*What the exercise asks:* Check each line of the records below for the word "FileFunction" and copy those where it appears.

*Material to process:*
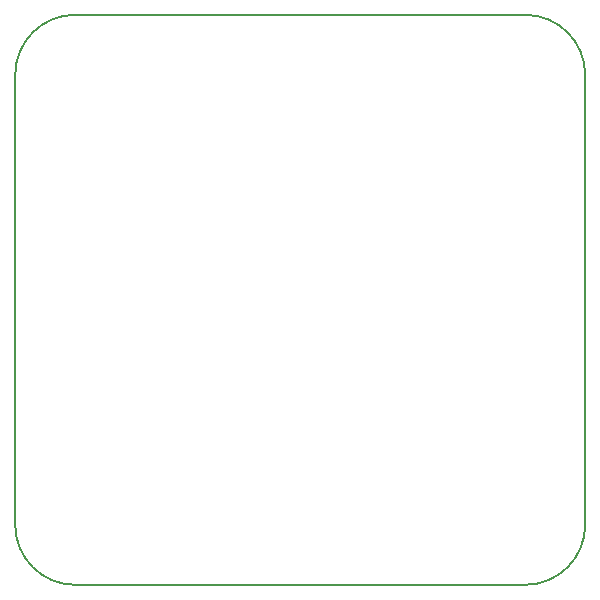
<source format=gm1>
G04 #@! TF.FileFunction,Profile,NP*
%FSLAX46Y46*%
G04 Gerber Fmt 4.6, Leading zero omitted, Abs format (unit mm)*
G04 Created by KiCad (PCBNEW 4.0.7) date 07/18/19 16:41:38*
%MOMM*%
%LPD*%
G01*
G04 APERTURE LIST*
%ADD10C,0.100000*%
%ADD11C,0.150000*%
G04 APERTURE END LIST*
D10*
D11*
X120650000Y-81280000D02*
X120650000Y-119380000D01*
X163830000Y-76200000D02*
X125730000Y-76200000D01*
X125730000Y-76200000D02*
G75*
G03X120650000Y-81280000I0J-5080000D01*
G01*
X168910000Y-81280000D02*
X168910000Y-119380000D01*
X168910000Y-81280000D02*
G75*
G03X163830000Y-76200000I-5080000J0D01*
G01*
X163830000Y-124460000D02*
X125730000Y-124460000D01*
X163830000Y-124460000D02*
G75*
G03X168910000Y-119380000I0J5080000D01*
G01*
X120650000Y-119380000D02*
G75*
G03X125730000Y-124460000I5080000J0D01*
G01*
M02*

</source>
==
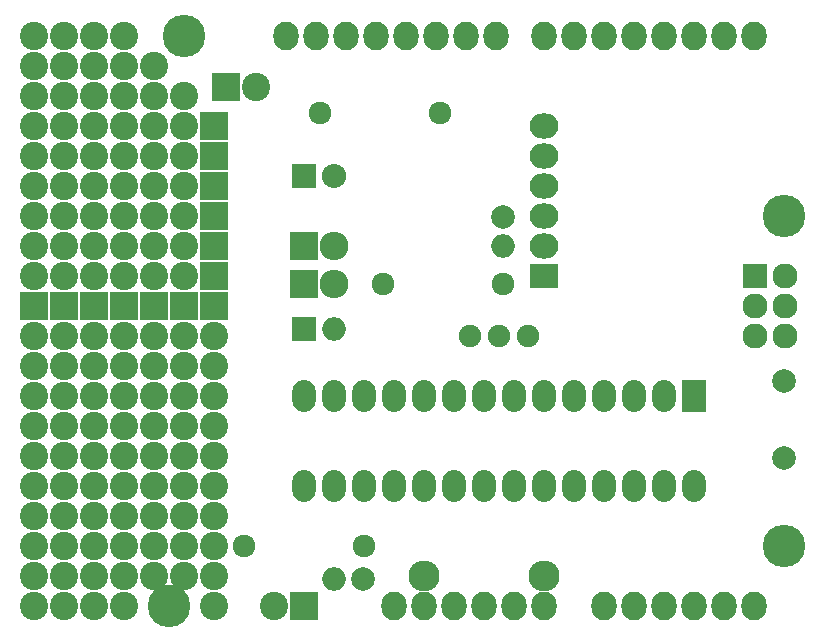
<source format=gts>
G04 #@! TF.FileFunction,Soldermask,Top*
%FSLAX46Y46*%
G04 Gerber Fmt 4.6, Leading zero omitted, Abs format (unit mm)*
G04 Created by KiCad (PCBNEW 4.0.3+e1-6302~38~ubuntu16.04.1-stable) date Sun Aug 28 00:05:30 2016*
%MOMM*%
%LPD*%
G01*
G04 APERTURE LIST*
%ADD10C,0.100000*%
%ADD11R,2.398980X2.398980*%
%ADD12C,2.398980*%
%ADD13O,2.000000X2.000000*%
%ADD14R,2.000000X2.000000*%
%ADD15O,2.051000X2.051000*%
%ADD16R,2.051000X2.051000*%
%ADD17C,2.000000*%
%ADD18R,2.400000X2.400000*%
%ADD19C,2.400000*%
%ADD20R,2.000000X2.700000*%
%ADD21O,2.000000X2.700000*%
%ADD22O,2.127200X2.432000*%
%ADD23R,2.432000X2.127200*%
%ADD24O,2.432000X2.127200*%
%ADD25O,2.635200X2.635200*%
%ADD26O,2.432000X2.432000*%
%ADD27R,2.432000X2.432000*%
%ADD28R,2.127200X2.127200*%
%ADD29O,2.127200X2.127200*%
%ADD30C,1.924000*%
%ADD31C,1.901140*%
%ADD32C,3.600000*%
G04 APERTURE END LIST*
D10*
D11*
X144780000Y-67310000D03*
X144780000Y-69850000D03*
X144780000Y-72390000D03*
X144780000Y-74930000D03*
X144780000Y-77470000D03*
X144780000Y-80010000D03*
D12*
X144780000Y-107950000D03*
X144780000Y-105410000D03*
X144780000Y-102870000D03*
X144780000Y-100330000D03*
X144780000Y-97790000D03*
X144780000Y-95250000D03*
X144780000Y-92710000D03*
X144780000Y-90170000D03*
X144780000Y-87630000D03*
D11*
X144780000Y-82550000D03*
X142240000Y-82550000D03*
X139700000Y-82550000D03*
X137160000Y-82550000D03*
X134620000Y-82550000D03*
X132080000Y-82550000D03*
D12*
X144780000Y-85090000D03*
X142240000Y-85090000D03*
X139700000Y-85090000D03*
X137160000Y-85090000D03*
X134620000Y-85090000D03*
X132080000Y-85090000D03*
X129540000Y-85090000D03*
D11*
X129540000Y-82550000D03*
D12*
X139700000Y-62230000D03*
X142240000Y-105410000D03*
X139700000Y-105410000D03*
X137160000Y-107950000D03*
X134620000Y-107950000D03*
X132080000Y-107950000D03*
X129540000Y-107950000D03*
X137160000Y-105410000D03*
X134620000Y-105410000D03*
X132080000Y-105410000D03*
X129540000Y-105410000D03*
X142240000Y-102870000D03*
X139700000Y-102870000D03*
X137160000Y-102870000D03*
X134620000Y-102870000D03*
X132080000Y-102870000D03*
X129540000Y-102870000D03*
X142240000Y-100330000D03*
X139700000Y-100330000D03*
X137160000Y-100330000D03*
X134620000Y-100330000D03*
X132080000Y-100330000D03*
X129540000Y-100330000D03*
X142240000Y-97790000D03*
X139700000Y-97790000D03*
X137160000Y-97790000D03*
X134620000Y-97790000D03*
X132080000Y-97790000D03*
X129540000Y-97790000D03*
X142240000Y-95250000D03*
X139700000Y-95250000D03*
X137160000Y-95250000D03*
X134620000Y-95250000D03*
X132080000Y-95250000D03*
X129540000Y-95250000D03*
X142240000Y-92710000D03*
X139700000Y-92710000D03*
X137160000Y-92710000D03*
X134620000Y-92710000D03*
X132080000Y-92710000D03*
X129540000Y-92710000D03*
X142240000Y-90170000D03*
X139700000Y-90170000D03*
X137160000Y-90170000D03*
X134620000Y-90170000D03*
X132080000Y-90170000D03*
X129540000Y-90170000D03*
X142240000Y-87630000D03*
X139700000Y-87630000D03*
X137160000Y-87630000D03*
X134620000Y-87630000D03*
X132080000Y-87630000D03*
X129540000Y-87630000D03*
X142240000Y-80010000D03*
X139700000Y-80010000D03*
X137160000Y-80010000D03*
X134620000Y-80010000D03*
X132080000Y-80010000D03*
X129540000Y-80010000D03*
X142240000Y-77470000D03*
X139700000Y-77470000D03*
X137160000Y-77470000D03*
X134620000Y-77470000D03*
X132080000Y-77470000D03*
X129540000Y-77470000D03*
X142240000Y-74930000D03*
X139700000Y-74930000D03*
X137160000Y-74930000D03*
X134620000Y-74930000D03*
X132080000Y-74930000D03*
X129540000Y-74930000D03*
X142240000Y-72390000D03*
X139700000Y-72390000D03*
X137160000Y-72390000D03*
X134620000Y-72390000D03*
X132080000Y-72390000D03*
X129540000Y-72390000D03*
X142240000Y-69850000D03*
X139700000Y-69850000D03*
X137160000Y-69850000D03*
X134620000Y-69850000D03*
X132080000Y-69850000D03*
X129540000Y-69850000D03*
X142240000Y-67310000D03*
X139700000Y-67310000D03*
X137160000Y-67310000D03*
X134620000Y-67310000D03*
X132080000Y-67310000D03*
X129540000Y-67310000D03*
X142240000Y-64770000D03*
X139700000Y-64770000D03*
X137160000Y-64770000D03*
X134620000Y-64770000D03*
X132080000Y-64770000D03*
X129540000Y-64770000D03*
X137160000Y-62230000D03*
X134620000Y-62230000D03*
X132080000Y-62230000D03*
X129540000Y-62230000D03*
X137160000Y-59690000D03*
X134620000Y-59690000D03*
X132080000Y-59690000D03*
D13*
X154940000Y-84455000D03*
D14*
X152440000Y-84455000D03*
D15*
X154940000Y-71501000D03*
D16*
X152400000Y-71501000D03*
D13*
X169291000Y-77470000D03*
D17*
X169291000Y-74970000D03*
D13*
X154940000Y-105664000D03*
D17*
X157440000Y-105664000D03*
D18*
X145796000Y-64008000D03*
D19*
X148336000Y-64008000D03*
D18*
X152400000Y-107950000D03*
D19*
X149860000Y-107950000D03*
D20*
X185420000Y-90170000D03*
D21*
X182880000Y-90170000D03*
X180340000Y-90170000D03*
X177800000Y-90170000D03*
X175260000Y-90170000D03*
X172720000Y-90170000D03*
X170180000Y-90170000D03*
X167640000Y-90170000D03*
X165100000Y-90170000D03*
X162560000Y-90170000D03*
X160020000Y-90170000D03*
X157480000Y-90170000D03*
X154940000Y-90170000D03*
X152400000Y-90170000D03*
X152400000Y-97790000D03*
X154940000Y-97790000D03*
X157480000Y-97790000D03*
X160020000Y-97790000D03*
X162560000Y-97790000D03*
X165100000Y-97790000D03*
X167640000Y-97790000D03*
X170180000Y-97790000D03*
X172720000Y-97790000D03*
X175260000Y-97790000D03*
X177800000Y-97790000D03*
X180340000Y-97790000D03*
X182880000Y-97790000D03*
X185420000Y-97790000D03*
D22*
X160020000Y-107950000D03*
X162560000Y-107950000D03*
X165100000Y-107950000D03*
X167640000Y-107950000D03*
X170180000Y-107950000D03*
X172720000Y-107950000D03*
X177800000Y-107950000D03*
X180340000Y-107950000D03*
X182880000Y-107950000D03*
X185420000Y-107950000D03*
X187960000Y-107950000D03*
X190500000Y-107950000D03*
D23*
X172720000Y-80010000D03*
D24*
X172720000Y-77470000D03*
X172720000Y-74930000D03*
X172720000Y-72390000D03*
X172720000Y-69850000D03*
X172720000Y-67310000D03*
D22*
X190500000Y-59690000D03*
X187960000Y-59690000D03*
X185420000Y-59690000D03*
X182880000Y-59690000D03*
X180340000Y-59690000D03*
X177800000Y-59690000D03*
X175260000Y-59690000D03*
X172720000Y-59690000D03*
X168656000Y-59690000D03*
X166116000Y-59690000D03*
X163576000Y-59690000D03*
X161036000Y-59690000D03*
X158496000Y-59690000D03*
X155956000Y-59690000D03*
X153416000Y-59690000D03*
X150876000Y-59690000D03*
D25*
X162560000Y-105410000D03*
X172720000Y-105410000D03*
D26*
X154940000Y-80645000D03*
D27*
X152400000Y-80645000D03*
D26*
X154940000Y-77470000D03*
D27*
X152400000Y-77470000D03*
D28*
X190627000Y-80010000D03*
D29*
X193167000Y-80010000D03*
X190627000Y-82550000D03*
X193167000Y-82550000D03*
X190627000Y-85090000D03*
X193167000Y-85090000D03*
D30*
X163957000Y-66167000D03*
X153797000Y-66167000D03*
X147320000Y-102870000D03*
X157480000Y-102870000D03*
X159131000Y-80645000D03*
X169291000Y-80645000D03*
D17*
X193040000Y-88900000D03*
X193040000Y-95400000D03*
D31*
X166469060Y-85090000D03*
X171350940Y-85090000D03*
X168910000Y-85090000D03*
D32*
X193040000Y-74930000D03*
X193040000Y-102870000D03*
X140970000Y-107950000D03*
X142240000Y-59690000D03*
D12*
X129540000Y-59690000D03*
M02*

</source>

*Response:*
G04 #@! TF.FileFunction,Profile,NP*
G04 #@! TF.FileFunction,Soldermask,Top*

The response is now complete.